The European Court of Auditors published today a special report entitled “Cost-effectiveness of Cohesion Policy Investments in Energy Efficiency”. The purpose of the audit was to assess whether Cohesion Policy investments in energy efficiency were cost-effective. The Court noted that, “Since 2000, the European Union, through its Cohesion Policy funds, spent almost €5 billion for co-financing energy efficiency measures in the Member States.” The ECA concluded that the cohesion policy investments in energy efficiency were not cost-effective. This is another ECA’s report that shows the EU budget wastes millions of taxpayer’s money.

According to ECA “the right conditions in programming and financing had not been set to enable cost-effective energy efficiency investments”. The Court concluded therefore “the audited energy efficiency projects in public buildings were not cost effective.
The Court found that “the projects selected by Member State authorities for financing did not have rational objectives in terms of cost-effectiveness”.

According to the Court “The cost-effectiveness concept … was not a determining factor when Member States allocated funding to energy efficiency measures and concrete projects.” The Court also pointed out that the cost-effectiveness concept was also not “part of the Commission’s assessment prior to approval of the operational programmes.”


In fact, the Court found that the projects “were not selected for financing on the basis of their potential to produce financial benefits through energy savings, but rather that the buildings were typically regarded as being ‘ready’ for funding if they were in need of refurbishment”. The priority has not been energy efficiency but to refurbish public buildings.
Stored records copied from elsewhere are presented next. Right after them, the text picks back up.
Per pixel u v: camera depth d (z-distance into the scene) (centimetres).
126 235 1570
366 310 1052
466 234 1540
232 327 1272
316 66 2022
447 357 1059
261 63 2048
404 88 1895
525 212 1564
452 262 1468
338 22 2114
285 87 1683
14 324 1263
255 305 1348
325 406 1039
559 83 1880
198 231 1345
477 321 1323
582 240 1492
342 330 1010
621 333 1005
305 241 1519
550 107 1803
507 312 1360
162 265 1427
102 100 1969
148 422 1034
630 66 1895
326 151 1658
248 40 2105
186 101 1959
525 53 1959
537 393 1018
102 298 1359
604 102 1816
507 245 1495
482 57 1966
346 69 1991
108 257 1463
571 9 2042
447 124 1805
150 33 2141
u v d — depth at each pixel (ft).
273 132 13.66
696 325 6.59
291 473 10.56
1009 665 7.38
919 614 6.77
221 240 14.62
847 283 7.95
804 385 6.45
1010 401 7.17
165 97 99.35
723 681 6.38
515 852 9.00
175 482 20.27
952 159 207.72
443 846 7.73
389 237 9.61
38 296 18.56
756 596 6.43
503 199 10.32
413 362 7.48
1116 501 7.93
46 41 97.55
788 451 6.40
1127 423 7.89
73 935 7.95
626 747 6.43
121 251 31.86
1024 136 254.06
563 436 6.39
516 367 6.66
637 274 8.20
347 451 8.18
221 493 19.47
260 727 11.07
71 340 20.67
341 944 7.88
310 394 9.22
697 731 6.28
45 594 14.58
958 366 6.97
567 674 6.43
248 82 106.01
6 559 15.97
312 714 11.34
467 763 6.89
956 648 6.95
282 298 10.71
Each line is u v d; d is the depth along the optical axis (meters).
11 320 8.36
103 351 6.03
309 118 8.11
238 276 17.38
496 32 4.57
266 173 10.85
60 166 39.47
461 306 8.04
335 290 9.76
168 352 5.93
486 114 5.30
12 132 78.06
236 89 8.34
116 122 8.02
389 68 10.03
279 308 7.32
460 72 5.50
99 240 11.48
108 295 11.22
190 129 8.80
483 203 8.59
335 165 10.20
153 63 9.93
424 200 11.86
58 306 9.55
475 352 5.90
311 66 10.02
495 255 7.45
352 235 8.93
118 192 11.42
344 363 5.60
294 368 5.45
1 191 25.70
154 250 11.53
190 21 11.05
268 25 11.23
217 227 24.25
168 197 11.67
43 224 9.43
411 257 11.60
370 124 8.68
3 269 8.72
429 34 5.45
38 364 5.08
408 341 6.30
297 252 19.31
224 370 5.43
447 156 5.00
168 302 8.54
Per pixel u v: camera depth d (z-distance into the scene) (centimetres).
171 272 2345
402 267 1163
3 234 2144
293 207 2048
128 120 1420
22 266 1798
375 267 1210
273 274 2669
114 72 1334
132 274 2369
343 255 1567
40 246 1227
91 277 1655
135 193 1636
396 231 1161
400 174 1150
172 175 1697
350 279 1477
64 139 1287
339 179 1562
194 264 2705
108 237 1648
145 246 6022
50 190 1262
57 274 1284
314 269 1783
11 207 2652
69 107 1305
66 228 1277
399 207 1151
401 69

Harald Wögerbauer, ECA member responsible for the report, said, “None of the projects we looked at had a needs assessment or even an analysis of the energy savings potential in relation to investments”. In fact, he stressed, “The Member States were essentially using this money to refurbish public buildings while energy efficiency was, at best, a secondary concern.

The Court also noted that “The planned payback period for the investments was 50 years on average, and up to 150 years in certain cases”, hence “these funds were not spent in a sensible way because the lifetime of the refurbished components or buildings is lower and can, to a large extent, be considered to be lost on the energy efficiency point of view.”